(Hardware project source files)
"""

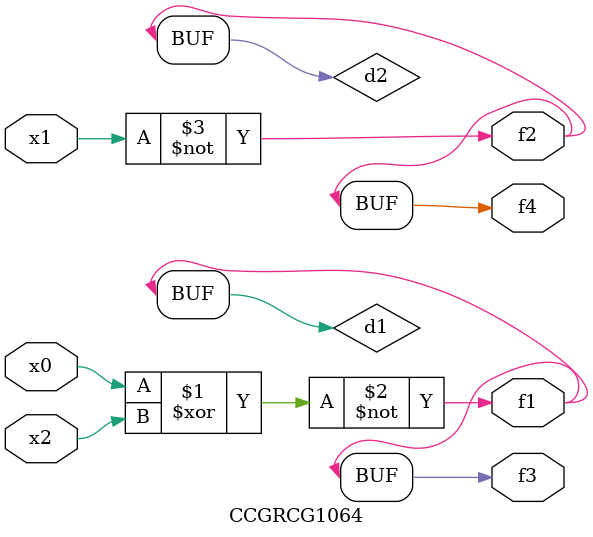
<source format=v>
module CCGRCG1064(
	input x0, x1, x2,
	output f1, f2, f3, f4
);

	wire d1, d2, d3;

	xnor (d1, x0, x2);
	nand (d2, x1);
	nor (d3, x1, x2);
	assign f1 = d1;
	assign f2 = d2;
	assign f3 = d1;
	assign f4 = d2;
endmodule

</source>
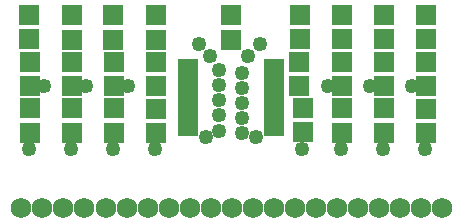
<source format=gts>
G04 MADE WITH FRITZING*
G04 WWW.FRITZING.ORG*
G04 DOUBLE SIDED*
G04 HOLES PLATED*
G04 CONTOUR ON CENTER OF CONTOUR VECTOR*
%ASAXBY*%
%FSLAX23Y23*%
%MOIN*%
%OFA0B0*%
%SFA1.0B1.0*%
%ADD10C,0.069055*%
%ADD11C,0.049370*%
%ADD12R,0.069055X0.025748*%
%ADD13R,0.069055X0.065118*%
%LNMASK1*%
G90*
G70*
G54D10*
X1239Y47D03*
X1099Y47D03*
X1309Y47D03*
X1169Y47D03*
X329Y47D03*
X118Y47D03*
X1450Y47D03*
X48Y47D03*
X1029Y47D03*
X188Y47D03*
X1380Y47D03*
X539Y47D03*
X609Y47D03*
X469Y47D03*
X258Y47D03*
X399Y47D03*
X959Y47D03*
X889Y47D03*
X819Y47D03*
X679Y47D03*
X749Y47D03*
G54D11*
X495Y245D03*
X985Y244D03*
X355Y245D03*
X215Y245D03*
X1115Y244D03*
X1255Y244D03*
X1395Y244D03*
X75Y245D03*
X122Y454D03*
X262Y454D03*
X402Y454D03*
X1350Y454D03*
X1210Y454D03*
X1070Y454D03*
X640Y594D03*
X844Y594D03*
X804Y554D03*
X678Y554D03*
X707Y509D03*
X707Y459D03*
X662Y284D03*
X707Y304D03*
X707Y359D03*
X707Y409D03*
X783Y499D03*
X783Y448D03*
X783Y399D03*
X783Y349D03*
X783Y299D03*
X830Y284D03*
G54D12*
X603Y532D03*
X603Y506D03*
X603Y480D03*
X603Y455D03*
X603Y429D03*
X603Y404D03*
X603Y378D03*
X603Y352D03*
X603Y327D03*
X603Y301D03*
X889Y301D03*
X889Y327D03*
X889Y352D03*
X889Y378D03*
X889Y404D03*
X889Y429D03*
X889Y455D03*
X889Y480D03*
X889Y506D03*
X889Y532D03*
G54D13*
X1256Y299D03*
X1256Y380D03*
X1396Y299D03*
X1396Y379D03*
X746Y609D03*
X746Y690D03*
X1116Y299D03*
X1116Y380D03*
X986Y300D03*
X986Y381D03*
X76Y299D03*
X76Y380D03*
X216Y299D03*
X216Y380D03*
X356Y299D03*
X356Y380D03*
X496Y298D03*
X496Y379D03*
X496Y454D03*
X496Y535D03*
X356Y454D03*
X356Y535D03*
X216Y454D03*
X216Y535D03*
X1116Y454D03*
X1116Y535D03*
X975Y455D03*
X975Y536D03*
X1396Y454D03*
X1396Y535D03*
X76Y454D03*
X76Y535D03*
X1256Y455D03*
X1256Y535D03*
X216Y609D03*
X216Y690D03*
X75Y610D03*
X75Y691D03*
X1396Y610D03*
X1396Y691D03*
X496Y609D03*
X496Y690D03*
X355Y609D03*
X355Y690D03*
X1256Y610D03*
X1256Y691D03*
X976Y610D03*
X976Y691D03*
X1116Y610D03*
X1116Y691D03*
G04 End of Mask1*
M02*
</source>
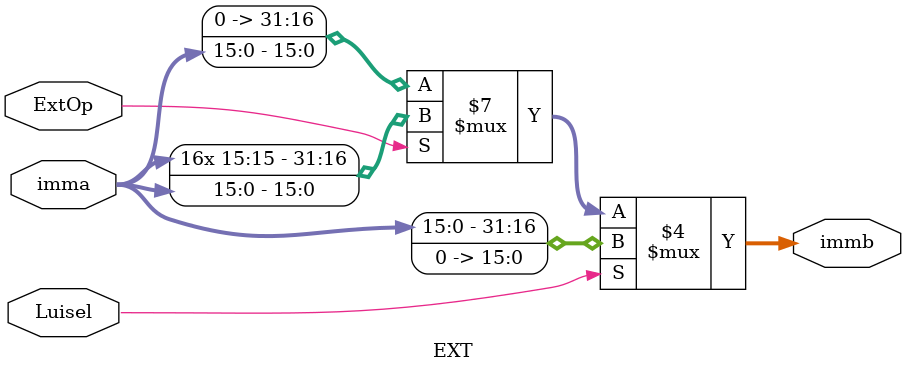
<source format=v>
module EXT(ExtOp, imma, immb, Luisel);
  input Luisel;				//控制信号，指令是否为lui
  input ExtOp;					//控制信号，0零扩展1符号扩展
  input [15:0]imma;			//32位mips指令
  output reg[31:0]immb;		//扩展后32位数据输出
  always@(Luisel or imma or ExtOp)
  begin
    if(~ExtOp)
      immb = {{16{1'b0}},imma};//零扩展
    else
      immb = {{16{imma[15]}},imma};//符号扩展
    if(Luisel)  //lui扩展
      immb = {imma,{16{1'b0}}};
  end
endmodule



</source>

"""

**Problem**.
Reproduce each line of the entries in which the word "imma" is found.

**Answer box**.
module EXT(ExtOp, imma, immb, Luisel);
  input [15:0]imma;			//32位mips指令
  always@(Luisel or imma or ExtOp)
      immb = {{16{1'b0}},imma};//零扩展
      immb = {{16{imma[15]}},imma};//符号扩展
      immb = {imma,{16{1'b0}}};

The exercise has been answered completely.